Print every line of the material below from the one containing "The image spans 71.5° horizontally." down to the one containing "Format example (made", including both of those lines, with no changes.

(Beginning of Source information)

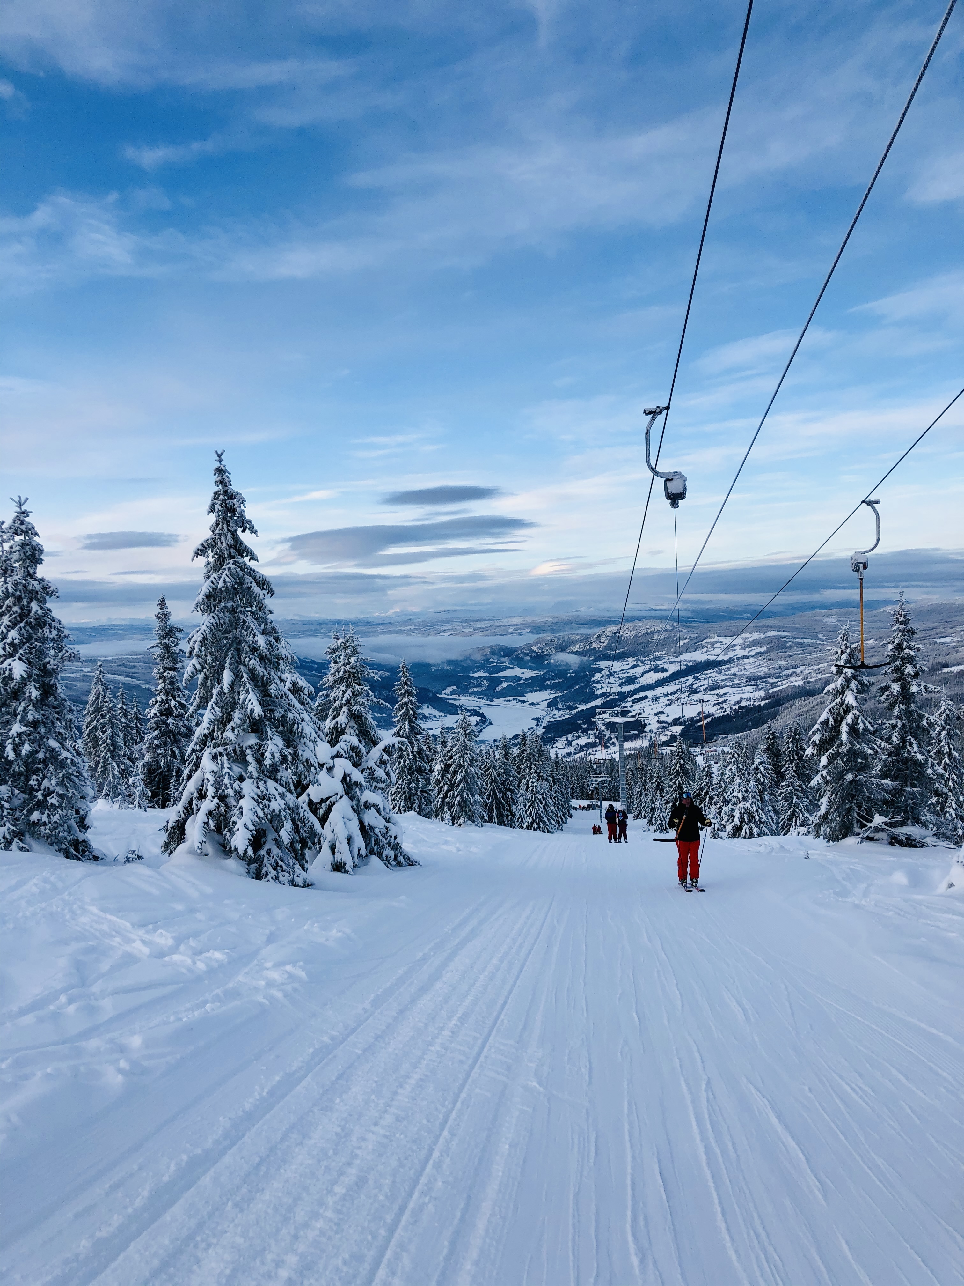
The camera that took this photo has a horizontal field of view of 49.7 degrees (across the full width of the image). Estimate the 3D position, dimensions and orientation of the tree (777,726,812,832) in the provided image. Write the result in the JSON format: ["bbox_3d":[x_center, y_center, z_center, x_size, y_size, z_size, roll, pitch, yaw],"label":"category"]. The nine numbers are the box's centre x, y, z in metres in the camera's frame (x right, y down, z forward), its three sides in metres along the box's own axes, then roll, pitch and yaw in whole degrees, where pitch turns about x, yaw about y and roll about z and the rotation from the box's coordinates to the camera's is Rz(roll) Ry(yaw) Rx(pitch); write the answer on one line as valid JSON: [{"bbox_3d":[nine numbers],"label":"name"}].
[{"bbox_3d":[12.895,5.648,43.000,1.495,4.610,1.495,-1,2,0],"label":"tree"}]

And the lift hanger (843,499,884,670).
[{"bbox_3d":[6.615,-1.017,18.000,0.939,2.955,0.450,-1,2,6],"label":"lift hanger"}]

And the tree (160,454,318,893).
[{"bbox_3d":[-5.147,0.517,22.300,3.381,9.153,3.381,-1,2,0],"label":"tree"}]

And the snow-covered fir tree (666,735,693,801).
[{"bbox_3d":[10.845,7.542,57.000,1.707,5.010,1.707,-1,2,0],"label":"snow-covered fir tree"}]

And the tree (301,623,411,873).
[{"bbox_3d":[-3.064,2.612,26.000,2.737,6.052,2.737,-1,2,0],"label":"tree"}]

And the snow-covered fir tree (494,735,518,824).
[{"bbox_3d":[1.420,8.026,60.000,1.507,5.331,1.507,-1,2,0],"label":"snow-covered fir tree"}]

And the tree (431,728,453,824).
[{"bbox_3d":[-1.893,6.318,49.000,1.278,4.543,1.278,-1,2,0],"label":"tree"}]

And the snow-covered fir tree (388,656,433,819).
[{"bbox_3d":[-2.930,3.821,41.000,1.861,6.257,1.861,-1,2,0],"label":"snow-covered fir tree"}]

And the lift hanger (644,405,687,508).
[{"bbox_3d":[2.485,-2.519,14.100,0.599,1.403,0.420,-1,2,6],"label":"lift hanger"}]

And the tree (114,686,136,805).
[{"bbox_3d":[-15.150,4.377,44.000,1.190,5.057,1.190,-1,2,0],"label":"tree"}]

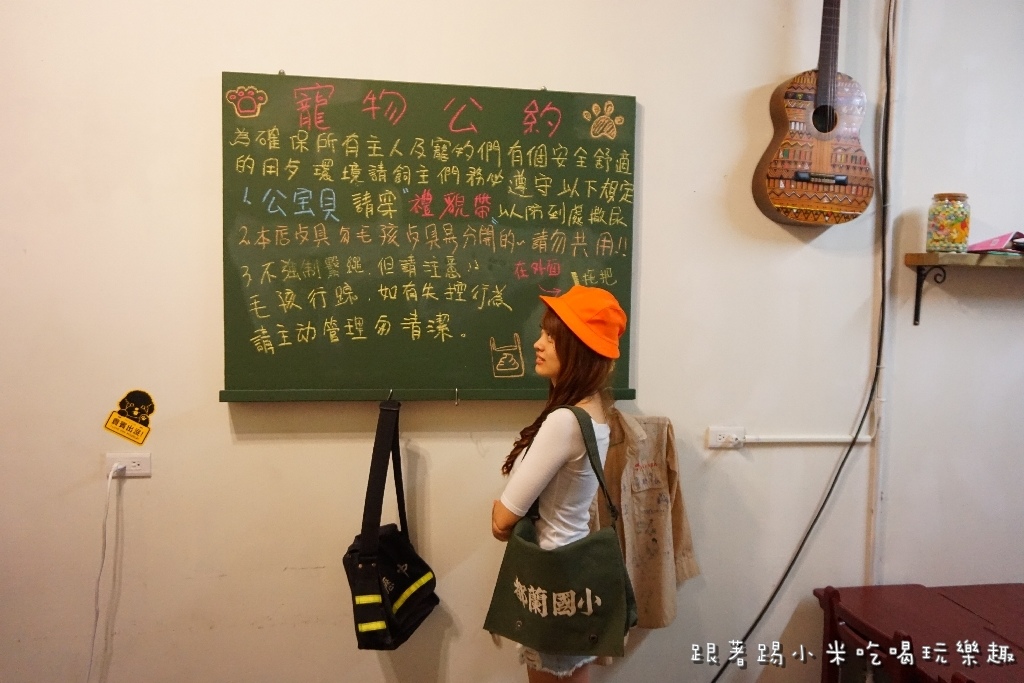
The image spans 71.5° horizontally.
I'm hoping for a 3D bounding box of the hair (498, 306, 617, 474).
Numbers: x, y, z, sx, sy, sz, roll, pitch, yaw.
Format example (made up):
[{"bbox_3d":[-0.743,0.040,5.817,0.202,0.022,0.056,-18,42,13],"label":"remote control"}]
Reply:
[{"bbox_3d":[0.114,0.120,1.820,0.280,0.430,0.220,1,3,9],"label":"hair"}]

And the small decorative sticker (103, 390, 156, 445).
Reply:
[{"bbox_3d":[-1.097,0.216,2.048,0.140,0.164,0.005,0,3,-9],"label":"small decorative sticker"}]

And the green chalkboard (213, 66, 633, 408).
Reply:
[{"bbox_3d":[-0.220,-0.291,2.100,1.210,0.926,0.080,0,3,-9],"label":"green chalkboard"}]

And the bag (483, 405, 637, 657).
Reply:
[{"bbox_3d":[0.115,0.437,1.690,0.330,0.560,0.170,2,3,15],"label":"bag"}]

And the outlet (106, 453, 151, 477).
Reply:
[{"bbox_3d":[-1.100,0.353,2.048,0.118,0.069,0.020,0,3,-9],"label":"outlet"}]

(End of Source information)
(Beginning of Source information)

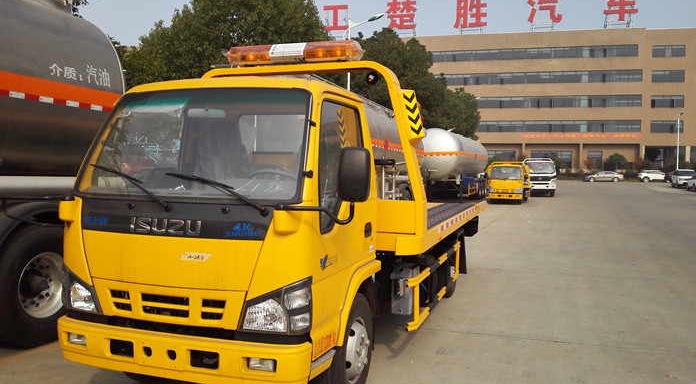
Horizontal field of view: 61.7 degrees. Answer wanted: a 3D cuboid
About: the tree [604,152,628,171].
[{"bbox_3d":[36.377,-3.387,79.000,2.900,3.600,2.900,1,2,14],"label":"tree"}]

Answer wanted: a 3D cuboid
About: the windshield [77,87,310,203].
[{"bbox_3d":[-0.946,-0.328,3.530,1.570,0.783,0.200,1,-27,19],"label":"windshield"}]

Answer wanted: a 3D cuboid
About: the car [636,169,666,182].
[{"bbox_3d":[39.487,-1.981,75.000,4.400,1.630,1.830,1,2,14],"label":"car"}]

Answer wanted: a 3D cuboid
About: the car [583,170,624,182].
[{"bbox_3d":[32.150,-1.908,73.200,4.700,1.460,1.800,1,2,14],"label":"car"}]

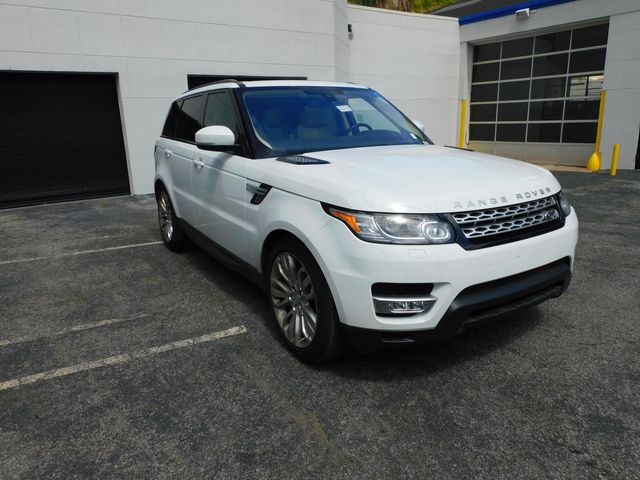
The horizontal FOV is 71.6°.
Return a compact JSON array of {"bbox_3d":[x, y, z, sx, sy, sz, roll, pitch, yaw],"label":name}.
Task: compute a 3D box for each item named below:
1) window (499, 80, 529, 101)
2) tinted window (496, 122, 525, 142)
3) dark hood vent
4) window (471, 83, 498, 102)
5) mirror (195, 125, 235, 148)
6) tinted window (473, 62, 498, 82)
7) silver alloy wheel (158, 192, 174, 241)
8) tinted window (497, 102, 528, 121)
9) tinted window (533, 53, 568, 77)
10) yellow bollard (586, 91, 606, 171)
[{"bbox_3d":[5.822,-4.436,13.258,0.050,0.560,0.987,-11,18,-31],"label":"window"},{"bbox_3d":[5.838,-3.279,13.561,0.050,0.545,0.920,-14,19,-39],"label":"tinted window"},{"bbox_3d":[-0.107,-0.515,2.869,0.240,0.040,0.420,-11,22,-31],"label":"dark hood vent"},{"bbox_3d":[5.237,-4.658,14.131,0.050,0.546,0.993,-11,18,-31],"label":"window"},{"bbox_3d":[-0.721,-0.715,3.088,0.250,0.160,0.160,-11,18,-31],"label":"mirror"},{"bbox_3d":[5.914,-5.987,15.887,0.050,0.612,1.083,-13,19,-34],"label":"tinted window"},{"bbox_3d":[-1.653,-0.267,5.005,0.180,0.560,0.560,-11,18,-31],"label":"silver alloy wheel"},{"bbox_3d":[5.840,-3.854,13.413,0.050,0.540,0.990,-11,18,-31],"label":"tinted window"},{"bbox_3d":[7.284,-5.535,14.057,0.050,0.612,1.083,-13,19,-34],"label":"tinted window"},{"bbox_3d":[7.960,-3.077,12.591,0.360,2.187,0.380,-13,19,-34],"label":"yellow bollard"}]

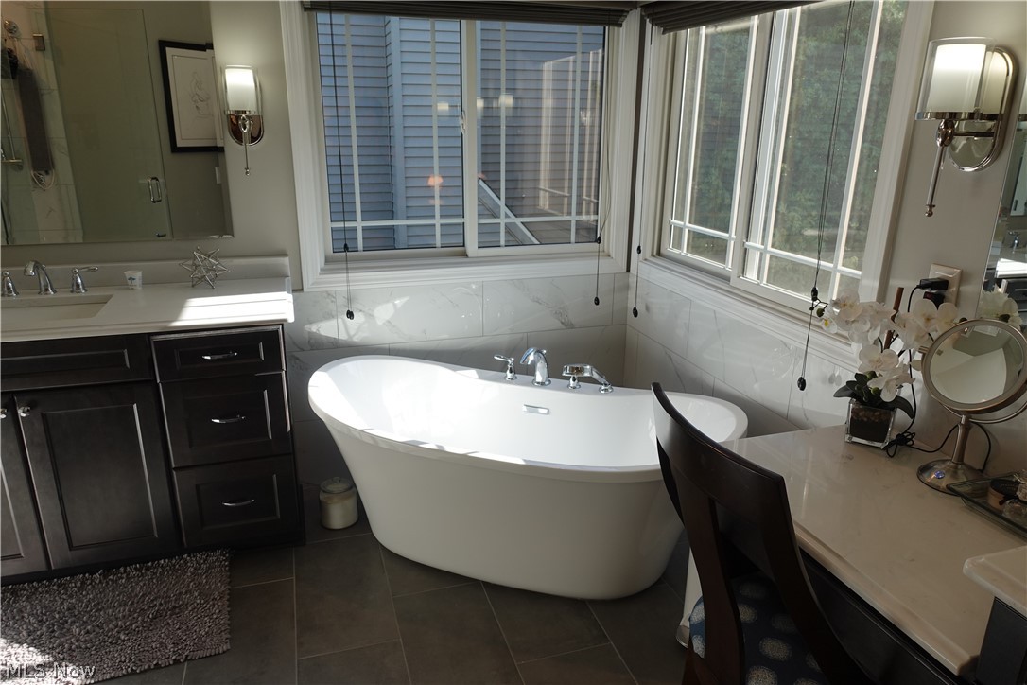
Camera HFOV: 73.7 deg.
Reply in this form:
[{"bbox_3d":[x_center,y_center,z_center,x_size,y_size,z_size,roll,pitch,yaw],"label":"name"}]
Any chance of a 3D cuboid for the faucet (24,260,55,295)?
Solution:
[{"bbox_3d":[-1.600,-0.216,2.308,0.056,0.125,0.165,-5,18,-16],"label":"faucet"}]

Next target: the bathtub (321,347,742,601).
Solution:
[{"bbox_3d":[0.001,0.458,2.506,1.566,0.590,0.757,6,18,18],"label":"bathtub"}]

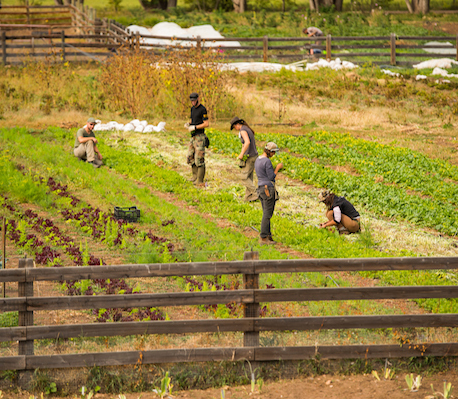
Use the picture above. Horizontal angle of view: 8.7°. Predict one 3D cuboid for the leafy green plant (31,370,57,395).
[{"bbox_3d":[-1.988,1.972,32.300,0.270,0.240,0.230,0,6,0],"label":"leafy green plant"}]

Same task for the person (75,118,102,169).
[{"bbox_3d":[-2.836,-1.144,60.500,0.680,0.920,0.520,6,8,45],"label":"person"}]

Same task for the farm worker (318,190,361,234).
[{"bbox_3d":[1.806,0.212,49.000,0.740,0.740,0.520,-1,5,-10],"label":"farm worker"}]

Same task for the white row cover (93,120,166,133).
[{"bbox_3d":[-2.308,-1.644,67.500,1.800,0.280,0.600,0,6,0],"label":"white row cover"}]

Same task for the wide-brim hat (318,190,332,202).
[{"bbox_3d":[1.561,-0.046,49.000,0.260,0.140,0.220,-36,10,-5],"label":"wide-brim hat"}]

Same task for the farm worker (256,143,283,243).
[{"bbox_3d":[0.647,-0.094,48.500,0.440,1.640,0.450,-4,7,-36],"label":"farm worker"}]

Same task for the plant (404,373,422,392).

(End of Source information)

Exercise response.
The image spans 71.5° horizontally.
I'm hoping for a 3D bounding box of the hair (498, 306, 617, 474).
Numbers: x, y, z, sx, sy, sz, roll, pitch, yaw.
Format example (made up):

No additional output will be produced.